Kebla






Right at the start let me ask you, is not wit, liveliness and an attractive personality deceptive traits? Is complexity and ambiguity a good trait we look forward in people we want in our lives? After you have pondered enough over these 2 questions do read further. [Cautionary warning - you would be bombarded with my opinion and feelings. Proceed further at the risk of having to live the rest of your god damn lives with an intense repulsive opinion without being able to give vent to it or in the most unlikely scenario you might be charmed and captivated by my opinions]


Now there is no definition of ‘kebla’.  It does not mean foolish, dull witted, idiot, prat, dork, moron, jerk and imbecile. Because people perceived as ‘kebla’ are not trying to play silly bugger. Any one with sloppy over sized clothes to nervous mannerisms, person with distorted speech to unnatural stomping gait are branded as ‘kebla’. Some easy going lazy person who has an air of reluctance about the mundane rituals of living are also leveled as ‘kebla’ and so are people going through acute internal psychological struggle. Do these traits make a man less evolved for living on this earth than so called smart people? To me a good human does not need to wear the facade of self importance and appear a smart Alec.

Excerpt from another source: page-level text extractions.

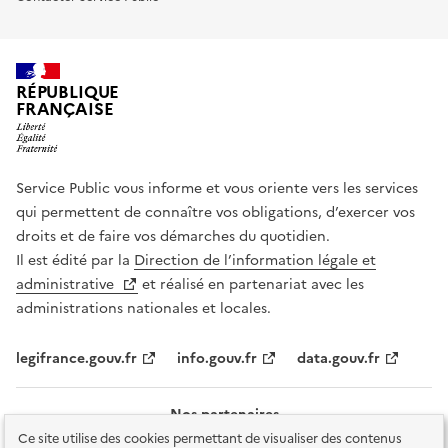
RÉPUBLIQUE
FRANÇAISE
Service Public vous informe et vous oriente vers les services
qui permettent de connaître vos obligations, d’exercer vos
droits et de faire vos démarches du quotidien.
Il est édité par la
Direction de l’information légale et
administrative
et réalisé en partenariat avec les
administrations nationales et locales.
legifrance.gouv.fr
info.gouv.fr
data.gouv.fr
Nos partenaires
Ce site utilise des cookies permettant de visualiser des contenus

It is the wicked soul that needs to be witty and vivacious to run down the humble and subdued ‘kebla’. To hide their devilish intentions and cover a certain moral weakness they need to be bright and sparkling than the deep and thoughtful ‘kebla’.


In Jane Austen’s ‘Pride and Prejudice’ you can stamp Mr. Collins as a pompous fool, a ‘kebla’ but unlike a wealthy Darcy he doesn't hurt a poor young girl by telling her “she is tolerable; but not handsome enough to tempt me, and I am in no humour at present to give consequences to young ladies who are slighted by other man”. In one of the defining films of the French New Wave Cinema '400 Blows' by François Truffaut, a 12 year old boy runs out of school and finds his mother kissing a complete stranger on the street. What would you call that being fashionably smart or arrogantly 'kebla'? In Vittorio de Sica's masterpiece, 'The Bicycle Thief', it was the 'kebla' unemployed father Ricci, who brings up Bruno with more love and care than a derelict father calling himself smart could. 

The most dreadful word for a teenage guy (and sometimes even for those not so young) in this part of the world speaking Bengali, is ‘Kebla’.  This word is nothing less than a nightmare. The fear of being perceived as 'kebla' by prospective romantic interest (read pretty girls) can alone be attributed as one of the biggest factors responsible for the sale of hair gel, high throttle bikes and aviator sunglasses.  Of all the reasons a girl would reject a guy, being 'kebla' is the most common. Now I cite no government statistical data, the government is busy allocating 2G spectrum, Coal Mines and monitoring some radia than to brainstorm over silly girls dumping dumb guys with less self respect and even lesser ambition. I write from my experience of traversing those woods in younger days.